Updated: 2015-03-11 08:11
By AN BAIJIE (China Daily)

More than 66,000 Chinese died in workplace accidents last year, a death toll that's "too high", a senior official in charge of the country's work safety issues said.

Yang Dongliang, director of the State Administration of Work Safety, said the death toll has seen a sharp drop compared with its peak in 2002, when 240,000 people died in 1.07 million workplace accidents.

Citing his experience during the ongoing annual session of the National People's Congress, Yang said society should pay more attention to workplace safety and suggested journalists should, too.

"When I walked across the minister's passage, none of them called me," Yang said at a news conference on Tuesday.

A common practice is that when senior officials from key government departments walk through the so-called minister's passage close to the north gate of the Great Hall of the People, they are often intercepted by reporters who stand nearby for interviews.

The administration oversees the country's workplace safety issues and deals with a range of matters, including coal mine explosions.

A total of 931 coal miners died last year, down by 86.7 percent compared with the peak figure of 7,000 in 2002.

"There are as many as 5.8 million coal miners across the country. Miners deserve our attention since they work in damp and dark places underground, without clean air," Yang said.

Without the contribution of the miners, China would lose 66 percent of its energy supply, and the people would live in darkness due to lack of electricity, he said.

Work safety authorities will take stricter measures to prevent accidents, which is also the requirement of the Workplace Safety Law that was revised by the top legislature in August, he said.

The revision raised the maximum fine for workplace safety violations from 5 million yuan ($800,000) to the current 20 million yuan.

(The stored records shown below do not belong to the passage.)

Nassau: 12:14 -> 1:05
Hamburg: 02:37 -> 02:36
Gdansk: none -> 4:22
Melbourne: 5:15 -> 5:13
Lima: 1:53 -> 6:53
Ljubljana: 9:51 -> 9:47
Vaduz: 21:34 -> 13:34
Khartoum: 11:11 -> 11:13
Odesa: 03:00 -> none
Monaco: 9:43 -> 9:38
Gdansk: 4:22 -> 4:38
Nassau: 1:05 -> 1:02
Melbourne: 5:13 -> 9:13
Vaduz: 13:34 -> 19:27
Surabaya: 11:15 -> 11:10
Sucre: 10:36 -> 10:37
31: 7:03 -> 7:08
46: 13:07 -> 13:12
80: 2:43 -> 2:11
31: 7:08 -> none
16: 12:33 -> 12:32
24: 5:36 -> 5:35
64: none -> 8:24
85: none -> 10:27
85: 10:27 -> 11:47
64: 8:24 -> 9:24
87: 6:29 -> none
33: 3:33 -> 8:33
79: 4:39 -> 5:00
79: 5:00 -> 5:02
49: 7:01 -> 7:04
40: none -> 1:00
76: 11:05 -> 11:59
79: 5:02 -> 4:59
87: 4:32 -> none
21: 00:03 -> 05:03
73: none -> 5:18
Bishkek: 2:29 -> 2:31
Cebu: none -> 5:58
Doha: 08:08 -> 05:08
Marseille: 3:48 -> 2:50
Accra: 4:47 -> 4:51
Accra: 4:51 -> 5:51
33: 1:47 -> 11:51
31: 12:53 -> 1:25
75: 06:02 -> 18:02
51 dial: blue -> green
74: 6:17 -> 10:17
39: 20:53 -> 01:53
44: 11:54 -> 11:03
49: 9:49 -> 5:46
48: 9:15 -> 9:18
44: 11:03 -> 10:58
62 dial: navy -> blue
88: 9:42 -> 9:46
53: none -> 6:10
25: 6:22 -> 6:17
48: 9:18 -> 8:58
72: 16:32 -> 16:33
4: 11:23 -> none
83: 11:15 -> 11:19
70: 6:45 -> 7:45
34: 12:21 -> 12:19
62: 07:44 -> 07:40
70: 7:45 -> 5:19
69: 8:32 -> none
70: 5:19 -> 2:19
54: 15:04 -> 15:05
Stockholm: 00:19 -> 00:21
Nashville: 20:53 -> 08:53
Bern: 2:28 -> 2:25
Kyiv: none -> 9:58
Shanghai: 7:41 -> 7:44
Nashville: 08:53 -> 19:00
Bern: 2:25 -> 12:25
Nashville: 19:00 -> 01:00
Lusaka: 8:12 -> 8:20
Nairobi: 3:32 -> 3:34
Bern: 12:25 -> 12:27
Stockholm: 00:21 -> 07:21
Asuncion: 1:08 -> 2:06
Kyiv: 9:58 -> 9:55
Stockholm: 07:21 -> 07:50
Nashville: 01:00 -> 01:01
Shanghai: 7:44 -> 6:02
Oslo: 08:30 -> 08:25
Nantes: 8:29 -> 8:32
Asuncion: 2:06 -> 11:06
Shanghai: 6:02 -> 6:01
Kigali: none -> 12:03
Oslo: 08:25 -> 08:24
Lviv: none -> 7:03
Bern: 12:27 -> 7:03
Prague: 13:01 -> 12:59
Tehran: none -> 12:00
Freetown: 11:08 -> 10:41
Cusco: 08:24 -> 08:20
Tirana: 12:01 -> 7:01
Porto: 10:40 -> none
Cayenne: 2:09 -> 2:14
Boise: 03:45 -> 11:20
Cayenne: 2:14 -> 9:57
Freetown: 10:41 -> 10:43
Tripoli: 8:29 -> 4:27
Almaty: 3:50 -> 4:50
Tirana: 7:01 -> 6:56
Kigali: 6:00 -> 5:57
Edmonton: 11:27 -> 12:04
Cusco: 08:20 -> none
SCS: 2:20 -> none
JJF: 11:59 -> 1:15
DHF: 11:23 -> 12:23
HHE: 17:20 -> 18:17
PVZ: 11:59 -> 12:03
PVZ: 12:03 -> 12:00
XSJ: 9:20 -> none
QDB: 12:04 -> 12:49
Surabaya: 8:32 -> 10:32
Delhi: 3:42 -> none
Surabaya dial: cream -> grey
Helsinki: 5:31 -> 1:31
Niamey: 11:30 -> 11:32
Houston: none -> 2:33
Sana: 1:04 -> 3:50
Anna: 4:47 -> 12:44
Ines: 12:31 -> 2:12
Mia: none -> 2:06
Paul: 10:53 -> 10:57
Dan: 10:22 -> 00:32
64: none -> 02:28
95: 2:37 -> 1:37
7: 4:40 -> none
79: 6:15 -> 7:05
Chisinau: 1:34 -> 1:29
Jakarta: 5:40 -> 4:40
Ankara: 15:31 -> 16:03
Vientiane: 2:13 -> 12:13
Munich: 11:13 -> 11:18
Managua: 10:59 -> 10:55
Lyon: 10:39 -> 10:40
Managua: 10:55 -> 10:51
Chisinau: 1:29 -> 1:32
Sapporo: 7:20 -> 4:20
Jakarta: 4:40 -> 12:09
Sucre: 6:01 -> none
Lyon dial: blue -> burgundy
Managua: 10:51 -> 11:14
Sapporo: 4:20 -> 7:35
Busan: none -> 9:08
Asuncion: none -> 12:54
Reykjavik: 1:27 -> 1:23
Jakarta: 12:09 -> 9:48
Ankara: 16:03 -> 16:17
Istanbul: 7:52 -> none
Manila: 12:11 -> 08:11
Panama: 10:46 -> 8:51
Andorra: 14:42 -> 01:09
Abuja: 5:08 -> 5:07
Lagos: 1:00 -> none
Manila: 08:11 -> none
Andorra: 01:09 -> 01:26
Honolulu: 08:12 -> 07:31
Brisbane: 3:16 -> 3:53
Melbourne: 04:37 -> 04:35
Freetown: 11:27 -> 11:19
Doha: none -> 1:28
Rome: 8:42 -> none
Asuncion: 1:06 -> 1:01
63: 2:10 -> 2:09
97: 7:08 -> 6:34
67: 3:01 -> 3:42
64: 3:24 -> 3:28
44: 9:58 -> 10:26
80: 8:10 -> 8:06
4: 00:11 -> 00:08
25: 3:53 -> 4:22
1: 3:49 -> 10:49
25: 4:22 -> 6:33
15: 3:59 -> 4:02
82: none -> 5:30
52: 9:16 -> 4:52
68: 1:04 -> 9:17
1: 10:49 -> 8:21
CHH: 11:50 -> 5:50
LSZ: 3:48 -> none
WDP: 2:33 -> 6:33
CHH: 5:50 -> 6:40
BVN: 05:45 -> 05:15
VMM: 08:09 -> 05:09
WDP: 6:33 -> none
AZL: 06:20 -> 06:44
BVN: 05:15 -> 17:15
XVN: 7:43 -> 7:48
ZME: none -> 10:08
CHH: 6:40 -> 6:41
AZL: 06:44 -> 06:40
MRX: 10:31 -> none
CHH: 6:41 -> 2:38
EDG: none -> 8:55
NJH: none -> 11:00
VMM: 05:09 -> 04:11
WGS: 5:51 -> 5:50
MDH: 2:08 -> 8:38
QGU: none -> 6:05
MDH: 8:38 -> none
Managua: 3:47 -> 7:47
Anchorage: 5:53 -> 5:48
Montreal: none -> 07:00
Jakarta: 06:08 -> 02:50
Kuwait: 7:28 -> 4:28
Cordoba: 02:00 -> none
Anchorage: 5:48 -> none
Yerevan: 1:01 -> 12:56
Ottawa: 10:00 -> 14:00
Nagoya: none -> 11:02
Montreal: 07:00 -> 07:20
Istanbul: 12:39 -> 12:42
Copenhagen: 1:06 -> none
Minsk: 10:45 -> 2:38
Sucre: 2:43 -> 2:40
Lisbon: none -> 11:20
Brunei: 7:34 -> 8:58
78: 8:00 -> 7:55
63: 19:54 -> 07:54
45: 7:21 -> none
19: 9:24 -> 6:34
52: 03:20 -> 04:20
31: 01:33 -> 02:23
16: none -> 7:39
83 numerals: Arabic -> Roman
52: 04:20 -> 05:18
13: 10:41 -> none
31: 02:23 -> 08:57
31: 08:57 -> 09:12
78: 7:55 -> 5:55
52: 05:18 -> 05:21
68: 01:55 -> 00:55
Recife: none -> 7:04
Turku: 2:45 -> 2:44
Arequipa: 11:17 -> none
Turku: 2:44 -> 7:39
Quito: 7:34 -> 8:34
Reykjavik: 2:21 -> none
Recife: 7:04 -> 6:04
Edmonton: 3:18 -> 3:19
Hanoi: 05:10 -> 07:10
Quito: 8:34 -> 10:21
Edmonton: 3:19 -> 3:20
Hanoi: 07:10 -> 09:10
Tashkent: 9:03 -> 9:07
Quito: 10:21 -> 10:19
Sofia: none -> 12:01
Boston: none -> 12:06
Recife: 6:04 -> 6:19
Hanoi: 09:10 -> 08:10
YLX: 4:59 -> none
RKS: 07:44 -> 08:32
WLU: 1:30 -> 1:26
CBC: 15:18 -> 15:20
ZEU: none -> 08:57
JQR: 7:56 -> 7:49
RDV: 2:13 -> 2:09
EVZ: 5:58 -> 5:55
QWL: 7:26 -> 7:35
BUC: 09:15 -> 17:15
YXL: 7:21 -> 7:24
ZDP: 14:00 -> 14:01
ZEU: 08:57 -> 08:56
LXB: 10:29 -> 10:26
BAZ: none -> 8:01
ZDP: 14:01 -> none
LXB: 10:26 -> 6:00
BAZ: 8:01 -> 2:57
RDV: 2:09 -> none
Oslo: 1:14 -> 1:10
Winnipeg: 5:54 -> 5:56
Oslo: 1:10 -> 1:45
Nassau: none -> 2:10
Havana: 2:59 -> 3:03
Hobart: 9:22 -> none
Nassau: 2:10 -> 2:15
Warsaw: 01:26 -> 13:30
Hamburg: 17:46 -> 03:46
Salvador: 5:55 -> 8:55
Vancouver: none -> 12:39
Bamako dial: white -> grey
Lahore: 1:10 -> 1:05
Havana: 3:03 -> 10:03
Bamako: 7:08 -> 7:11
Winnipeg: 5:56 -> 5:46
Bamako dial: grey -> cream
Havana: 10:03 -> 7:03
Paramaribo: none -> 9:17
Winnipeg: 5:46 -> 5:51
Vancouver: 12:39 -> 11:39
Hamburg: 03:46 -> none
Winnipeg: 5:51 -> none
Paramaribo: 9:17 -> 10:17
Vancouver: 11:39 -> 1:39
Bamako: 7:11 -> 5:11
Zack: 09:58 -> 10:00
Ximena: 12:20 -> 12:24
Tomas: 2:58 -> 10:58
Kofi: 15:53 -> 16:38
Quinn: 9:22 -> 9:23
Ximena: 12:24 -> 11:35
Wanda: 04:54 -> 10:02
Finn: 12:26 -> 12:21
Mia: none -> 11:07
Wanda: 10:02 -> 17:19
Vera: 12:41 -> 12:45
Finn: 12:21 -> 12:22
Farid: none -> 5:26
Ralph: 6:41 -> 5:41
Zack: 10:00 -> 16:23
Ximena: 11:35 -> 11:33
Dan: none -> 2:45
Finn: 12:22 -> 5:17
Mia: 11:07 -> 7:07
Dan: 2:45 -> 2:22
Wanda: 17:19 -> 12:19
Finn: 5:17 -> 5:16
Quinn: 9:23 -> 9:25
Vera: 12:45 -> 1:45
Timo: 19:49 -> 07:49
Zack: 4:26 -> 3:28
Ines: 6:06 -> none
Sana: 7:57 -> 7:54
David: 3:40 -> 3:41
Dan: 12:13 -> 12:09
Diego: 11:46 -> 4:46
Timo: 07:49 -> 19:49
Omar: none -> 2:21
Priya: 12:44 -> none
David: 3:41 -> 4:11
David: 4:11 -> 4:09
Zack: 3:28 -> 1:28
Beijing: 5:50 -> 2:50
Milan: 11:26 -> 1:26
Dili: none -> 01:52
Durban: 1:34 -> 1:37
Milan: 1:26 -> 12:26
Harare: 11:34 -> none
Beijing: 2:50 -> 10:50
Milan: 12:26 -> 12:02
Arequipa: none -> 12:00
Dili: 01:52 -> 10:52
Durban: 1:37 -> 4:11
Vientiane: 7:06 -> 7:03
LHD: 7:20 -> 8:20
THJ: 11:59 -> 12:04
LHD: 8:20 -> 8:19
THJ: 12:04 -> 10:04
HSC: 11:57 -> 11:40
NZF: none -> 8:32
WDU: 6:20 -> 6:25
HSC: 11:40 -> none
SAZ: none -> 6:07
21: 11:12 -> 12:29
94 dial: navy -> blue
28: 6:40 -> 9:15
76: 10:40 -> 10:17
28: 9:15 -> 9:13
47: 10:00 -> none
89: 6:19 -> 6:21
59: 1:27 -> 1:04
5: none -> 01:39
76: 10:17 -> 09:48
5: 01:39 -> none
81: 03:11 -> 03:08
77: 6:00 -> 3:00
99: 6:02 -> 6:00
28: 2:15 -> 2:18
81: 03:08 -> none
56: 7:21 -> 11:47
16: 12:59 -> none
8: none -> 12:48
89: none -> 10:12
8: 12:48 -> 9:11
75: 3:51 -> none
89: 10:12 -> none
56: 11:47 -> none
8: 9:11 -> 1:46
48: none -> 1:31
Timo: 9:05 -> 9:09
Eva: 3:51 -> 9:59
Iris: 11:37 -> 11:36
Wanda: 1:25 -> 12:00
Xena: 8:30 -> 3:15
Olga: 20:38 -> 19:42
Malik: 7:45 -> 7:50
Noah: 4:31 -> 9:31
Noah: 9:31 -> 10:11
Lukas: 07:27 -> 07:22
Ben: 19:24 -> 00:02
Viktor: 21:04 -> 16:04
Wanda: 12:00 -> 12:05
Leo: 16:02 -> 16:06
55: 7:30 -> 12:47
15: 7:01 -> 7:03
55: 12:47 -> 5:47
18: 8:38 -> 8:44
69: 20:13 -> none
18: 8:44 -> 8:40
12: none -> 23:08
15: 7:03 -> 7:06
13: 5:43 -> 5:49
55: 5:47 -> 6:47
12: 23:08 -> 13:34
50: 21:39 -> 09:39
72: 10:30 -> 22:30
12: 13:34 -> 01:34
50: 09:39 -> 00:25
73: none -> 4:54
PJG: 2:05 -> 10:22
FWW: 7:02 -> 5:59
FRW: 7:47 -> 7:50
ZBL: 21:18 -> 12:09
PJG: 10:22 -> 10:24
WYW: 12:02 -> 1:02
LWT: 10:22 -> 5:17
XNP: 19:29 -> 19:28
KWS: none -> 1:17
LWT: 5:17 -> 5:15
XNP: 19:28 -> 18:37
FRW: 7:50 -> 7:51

President Xi Jinping has said that economic development should not be achieved at the price of people's lives, Yang said.

"We should pursue zero deaths, even though it's way too difficult," he added.

Concerns about workplace safety have risen in recent years following some serious accidents. In November 2013, a gasoline pipeline explosion in Qingdao, Shandong province, claimed 62 lives.

There are currently 120,000 kilometers of oil pipelines in China, with more than 29,000 potential safety hazards, including crossings and lack of safety perimeters, Yang said.

Work safety authorities have eliminated 60 percent of the potential safety hazards. The remaining hazards are too difficult to remove, he said.